Exercise requirements ▸
Rewrite the text in all of the entries as a numbered list, one line per item, with any blank lines left out.

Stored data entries

....

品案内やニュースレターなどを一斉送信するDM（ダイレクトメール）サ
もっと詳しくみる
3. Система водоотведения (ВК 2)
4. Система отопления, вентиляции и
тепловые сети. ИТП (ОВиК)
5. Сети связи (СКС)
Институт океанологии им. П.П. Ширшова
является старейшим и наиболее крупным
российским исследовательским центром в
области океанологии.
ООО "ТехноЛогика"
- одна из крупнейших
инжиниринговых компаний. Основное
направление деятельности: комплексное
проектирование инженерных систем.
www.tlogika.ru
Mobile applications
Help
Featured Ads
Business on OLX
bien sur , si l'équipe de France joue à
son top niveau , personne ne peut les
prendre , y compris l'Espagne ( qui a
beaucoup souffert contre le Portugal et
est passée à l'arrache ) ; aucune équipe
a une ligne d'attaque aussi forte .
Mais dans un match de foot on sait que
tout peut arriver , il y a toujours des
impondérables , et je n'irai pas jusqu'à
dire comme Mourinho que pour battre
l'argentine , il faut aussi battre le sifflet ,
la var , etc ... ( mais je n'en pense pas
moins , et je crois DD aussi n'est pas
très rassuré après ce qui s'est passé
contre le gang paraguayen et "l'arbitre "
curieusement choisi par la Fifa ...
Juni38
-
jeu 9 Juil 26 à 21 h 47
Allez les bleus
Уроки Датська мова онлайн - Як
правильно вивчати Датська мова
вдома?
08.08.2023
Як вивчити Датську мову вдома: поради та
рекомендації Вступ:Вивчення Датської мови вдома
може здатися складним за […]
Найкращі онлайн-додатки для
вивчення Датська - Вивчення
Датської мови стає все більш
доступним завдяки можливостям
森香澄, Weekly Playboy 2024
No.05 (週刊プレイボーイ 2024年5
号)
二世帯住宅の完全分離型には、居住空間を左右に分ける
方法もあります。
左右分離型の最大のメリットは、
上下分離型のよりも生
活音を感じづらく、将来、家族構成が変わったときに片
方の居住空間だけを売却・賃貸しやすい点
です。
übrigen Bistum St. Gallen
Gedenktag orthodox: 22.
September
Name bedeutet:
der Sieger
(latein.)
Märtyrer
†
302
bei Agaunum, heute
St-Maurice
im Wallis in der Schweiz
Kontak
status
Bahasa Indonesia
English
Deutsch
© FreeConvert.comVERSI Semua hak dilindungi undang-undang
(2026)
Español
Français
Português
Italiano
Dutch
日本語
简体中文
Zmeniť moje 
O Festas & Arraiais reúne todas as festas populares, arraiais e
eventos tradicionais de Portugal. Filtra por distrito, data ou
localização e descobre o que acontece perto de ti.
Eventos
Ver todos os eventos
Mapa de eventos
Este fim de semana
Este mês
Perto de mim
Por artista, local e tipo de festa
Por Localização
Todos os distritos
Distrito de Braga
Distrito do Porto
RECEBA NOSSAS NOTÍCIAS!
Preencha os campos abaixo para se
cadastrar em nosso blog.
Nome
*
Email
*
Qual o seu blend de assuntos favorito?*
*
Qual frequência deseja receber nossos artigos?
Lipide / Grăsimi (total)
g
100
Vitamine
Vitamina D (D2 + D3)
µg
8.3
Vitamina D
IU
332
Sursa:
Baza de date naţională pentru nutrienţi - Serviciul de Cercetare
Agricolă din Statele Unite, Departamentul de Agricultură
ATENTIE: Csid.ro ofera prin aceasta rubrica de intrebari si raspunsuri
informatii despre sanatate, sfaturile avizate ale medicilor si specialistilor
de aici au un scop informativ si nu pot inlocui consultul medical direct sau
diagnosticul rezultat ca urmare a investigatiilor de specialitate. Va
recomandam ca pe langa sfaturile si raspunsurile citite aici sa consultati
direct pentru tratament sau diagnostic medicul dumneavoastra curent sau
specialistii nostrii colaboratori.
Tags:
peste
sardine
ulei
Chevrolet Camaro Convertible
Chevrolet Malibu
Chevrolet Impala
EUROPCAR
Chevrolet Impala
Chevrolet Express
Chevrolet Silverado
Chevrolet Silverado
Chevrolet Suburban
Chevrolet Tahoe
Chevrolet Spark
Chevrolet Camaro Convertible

....

Answer area ▸
1. 品案内やニュースレターなどを一斉送信するDM（ダイレクトメール）サ
2. もっと詳しくみる
3. 3. Система водоотведения (ВК 2)
4. 4. Система отопления, вентиляции и
5. тепловые сети. ИТП (ОВиК)
6. 5. Сети связи (СКС)
7. Институт океанологии им. П.П. Ширшова
8. является старейшим и наиболее крупным
9. российским исследовательским центром в
10. области океанологии.
11. ООО "ТехноЛогика"
12. - одна из крупнейших
13. инжиниринговых компаний. Основное
14. направление деятельности: комплексное
15. проектирование инженерных систем.
16. www.tlogika.ru
17. Mobile applications
18. Help
19. Featured Ads
20. Business on OLX
21. bien sur , si l'équipe de France joue à
22. son top niveau , personne ne peut les
23. prendre , y compris l'Espagne ( qui a
24. beaucoup souffert contre le Portugal et
25. est passée à l'arrache ) ; aucune équipe
26. a une ligne d'attaque aussi forte .
27. Mais dans un match de foot on sait que
28. tout peut arriver , il y a toujours des
29. impondérables , et je n'irai pas jusqu'à
30. dire comme Mourinho que pour battre
31. l'argentine , il faut aussi battre le sifflet ,
32. la var , etc ... ( mais je n'en pense pas
33. moins , et je crois DD aussi n'est pas
34. très rassuré après ce qui s'est passé
35. contre le gang paraguayen et "l'arbitre "
36. curieusement choisi par la Fifa ...
37. Juni38
38. -
39. jeu 9 Juil 26 à 21 h 47
40. Allez les bleus
41. Уроки Датська мова онлайн - Як
42. правильно вивчати Датська мова
43. вдома?
44. 08.08.2023
45. Як вивчити Датську мову вдома: поради та
46. рекомендації Вступ:Вивчення Датської мови вдома
47. може здатися складним за […]
48. Найкращі онлайн-додатки для
49. вивчення Датська - Вивчення
50. Датської мови стає все більш
51. доступним завдяки можливостям
52. 森香澄, Weekly Playboy 2024
53. No.05 (週刊プレイボーイ 2024年5
54. 号)
55. 二世帯住宅の完全分離型には、居住空間を左右に分ける
56. 方法もあります。
57. 左右分離型の最大のメリットは、
58. 上下分離型のよりも生
59. 活音を感じづらく、将来、家族構成が変わったときに片
60. 方の居住空間だけを売却・賃貸しやすい点
61. です。
62. übrigen Bistum St. Gallen
63. Gedenktag orthodox: 22.
64. September
65. Name bedeutet:
66. der Sieger
67. (latein.)
68. Märtyrer
69. †
70. 302
71. bei Agaunum, heute
72. St-Maurice
73. im Wallis in der Schweiz
74. Kontak
75. status
76. Bahasa Indonesia
77. English
78. Deutsch
79. © FreeConvert.comVERSI Semua hak dilindungi undang-undang
80. (2026)
81. Español
82. Français
83. Português
84. Italiano
85. Dutch
86. 日本語
87. 简体中文
88. Zmeniť moje 
89. O Festas & Arraiais reúne todas as festas populares, arraiais e
90. eventos tradicionais de Portugal. Filtra por distrito, data ou
91. localização e descobre o que acontece perto de ti.
92. Eventos
93. Ver todos os eventos
94. Mapa de eventos
95. Este fim de semana
96. Este mês
97. Perto de mim
98. Por artista, local e tipo de festa
99. Por Localização
100. Todos os distritos
101. Distrito de Braga
102. Distrito do Porto
103. RECEBA NOSSAS NOTÍCIAS!
104. Preencha os campos abaixo para se
105. cadastrar em nosso blog.
106. Nome
107. *
108. Email
109. *
110. Qual o seu blend de assuntos favorito?*
111. *
112. Qual frequência deseja receber nossos artigos?
113. Lipide / Grăsimi (total)
114. g
115. 100
116. Vitamine
117. Vitamina D (D2 + D3)
118. µg
119. 8.3
120. Vitamina D
121. IU
122. 332
123. Sursa:
124. Baza de date naţională pentru nutrienţi - Serviciul de Cercetare
125. Agricolă din Statele Unite, Departamentul de Agricultură
126. ATENTIE: Csid.ro ofera prin aceasta rubrica de intrebari si raspunsuri
127. informatii despre sanatate, sfaturile avizate ale medicilor si specialistilor
128. de aici au un scop informativ si nu pot inlocui consultul medical direct sau
129. diagnosticul rezultat ca urmare a investigatiilor de specialitate. Va
130. recomandam ca pe langa sfaturile si raspunsurile citite aici sa consultati
131. direct pentru tratament sau diagnostic medicul dumneavoastra curent sau
132. specialistii nostrii colaboratori.
133. Tags:
134. peste
135. sardine
136. ulei
137. Chevrolet Camaro Convertible
138. Chevrolet Malibu
139. Chevrolet Impala
140. EUROPCAR
141. Chevrolet Impala
142. Chevrolet Express
143. Chevrolet Silverado
144. Chevrolet Silverado
145. Chevrolet Suburban
146. Chevrolet Tahoe
147. Chevrolet Spark
148. Chevrolet Camaro Convertible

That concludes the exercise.